The question of whether Brussels would be willing to let them return is less debated. Forbes is optimistic that the accession process would be easier for Scotland than for most countries, “being inside the EU, and by definition following all the rules, for almost 50 years . ”
This argument has some merit, as it seems unlikely that even Johnson will leave Scotland desolate enough not to meet the EU’s candidacy criteria. This means that he will probably be in a state where his institutions match what they currently have, he will have a functioning democracy, he is economically able to support himself by joining the union, among other things.
However, he overlooks other political obstacles that may arise in Brussels – and that will ultimately be a political decision.
First, the border issue will be extremely complicated, if the post-Brexit Irish border negotiations were to go ahead, and the EU might be reluctant to reopen that.
Second, it creates a model for other separatist movements across Europe.
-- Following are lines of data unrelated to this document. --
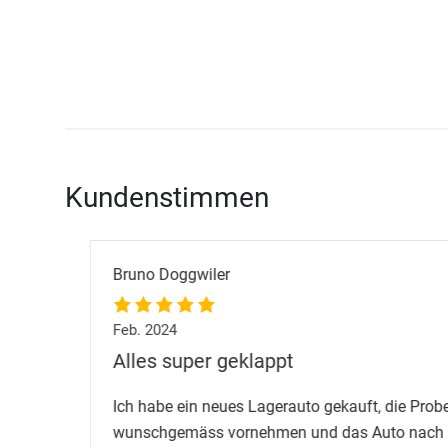
Kundenstimmen
Bruno Doggwiler
Feb. 2024
Alles super geklappt
Ich habe ein neues Lagerauto gekauft, die Probefah
wunschgemäss vornehmen und das Auto nach Unt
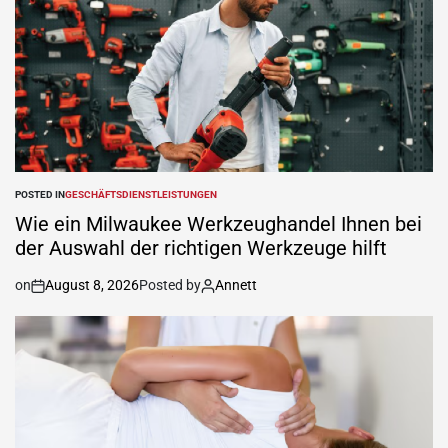
POSTED IN
GESCHÄFTSDIENSTLEISTUNGEN
Wie ein Milwaukee Werkzeughandel Ihnen bei
der Auswahl der richtigen Werkzeuge hilft
on
August 8, 2026
Posted by
Annett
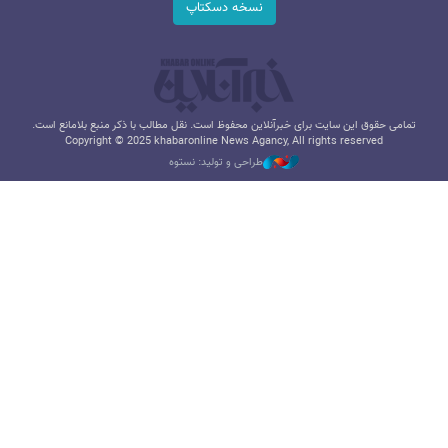
نسخه دسکتاپ
تمامی حقوق این سایت برای خبرآنلاین محفوظ است. نقل مطالب با ذکر منبع بلامانع است.
Copyright © 2025 khabaronline News Agancy, All rights reserved
طراحی و تولید: نستوه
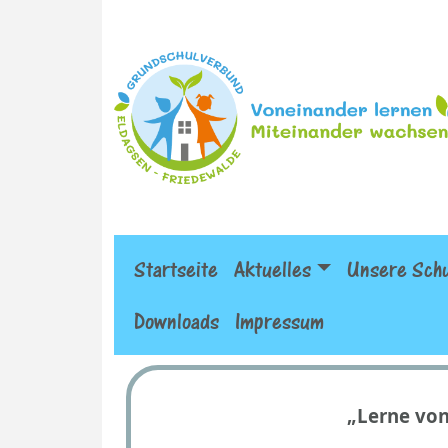
Startseite
Aktuelles
Unsere Sch
Downloads
Impressum
„Lerne von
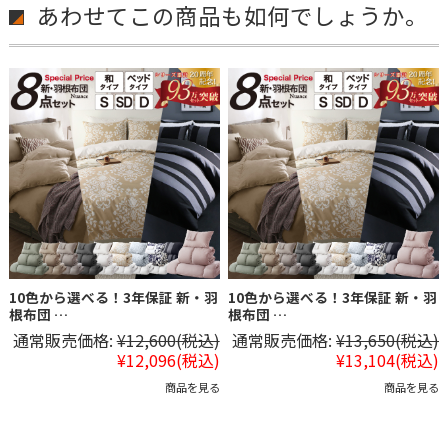
あわせてこの商品も如何でしょうか。
10色から選べる！3年保証 新・羽
10色から選べる！3年保証 新・羽
根布団 …
根布団 …
通常販売価格:
¥12,600
(税込)
通常販売価格:
¥13,650
(税込)
¥12,096
(税込)
¥13,104
(税込)
商品を見る
商品を見る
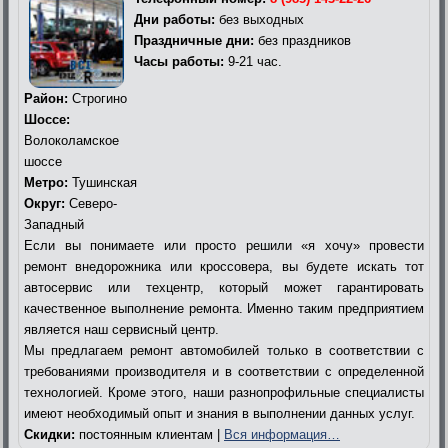
Дни работы:
без выходных
Праздничные дни:
без праздников
Часы работы:
9-21 час.
Район:
Строгино
Шоссе:
Волоколамское
шоссе
Метро:
Тушинская
Округ:
Северо-
Западный
Если вы понимаете или просто решили «я хочу» провести
ремонт внедорожника или кроссовера, вы будете искать тот
автосервис или техцентр, который может гарантировать
качественное выполнение ремонта. Именно таким предприятием
является наш сервисный центр.
Мы предлагаем ремонт автомобилей только в соответствии с
требованиями производителя и в соответствии с определенной
технологией. Кроме этого, наши разнопрофильные специалисты
имеют необходимый опыт и знания в выполнении данных услуг.
Скидки:
постоянным клиентам |
Вся информация…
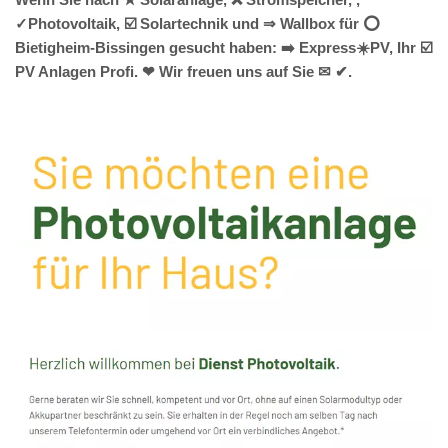
✓Photovoltaik, ☑️ Solartechnik und ⇒ Wallbox für ⭕
Bietigheim-Bissingen gesucht haben: ➡️ Express☀️PV️, Ihr ☑️
PV Anlagen Profi. ❤ Wir freuen uns auf Sie ✉ ✔.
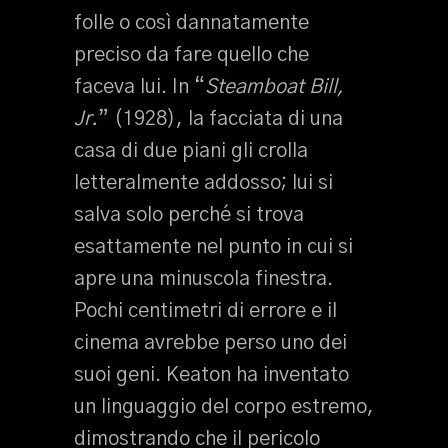
folle o così dannatamente
preciso da fare quello che
faceva lui. In “
Steamboat Bill,
Jr.
” (1928), la facciata di una
casa di due piani gli crolla
letteralmente addosso; lui si
salva solo perché si trova
esattamente nel punto in cui si
apre una minuscola finestra.
Pochi centimetri di errore e il
cinema avrebbe perso uno dei
suoi geni. Keaton ha inventato
un linguaggio del corpo estremo,
dimostrando che il pericolo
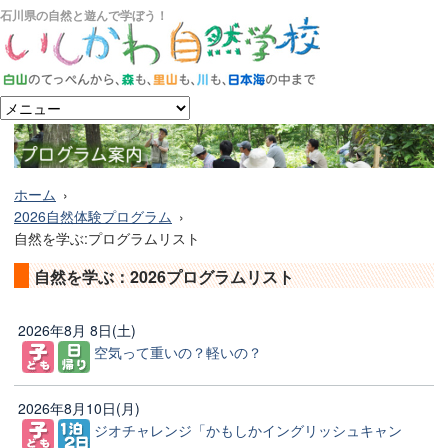
石川県の自然と遊んで学ぼう！
ホーム
2026自然体験プログラム
自然を学ぶ:プログラムリスト
自然を学ぶ：2026プログラムリスト
2026年8月 8日(土)
空気って重いの？軽いの？
2026年8月10日(月)
ジオチャレンジ「かもしかイングリッシュキャン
The most obvious example is the Spanish autonomous region of Catalonia, where opposition leaders have been arrested and protesters violently attacked by Spanish police.
However, EU officials say privately that the Brexit saga that ends with part of the UK returning is a delightful tale that is very tempting for those who want to poke Johnson in the eye. Some even think that it would be a boon for the EU to have a nuclear power other than France in the bloc, because it seeks to build a consensus on a common defense policy.
So while Sturgeon’s European dream is a bit more complicated than some might claim, it is possible that there is enough animosity from the EU towards Britain for a coalition of enemies to Johnson could seriously damage the legacy of a man who made a career out of wrecking balls in Brussels. .
Obviously, this is all hypothetical as long as Johnson denies the Scots their vote. In the event that the Scottish Parliament is truly dominated by separatist parties after next week, it is difficult to predict whether the Prime Minister’s stubbornness is political aid or a hindrance more broadly across the UK.
“There is still a long way to go until the next election in 2024 and, without the EU, Johnson needs a new enemy who appeals to his base,” says Ford. “Scotland is almost perfect, as many English voters think the Scots get a lot of money from the Union and find the complaints a little irritating.”
Ford sees it going badly for Johnson if the blocking of demand fuels a grievance in a way that makes life in Scotland hostile.
The problem could also leave Johnson politically exposed, McEwen believes, as the problem will not go away.
“He is likely to feature prominently in the upcoming UK general election. If the SNP again wins the overwhelming majority of Scottish seats in this election, he could be a considerable force in the House of Commons and many harder to ignore, especially in a scenario where they hold the balance of power, ”she said.
Of course, this is all far from and probably not on Johnson’s mind, given the recent departures of staff who were specifically working on this issue. However, even members of his own government privately fear that the actions of Johnson, the Unionist who sought to unite the nation after Brexit, could set off a chain of events that would ultimately lead Scotland to break away from the Kingdom. -United.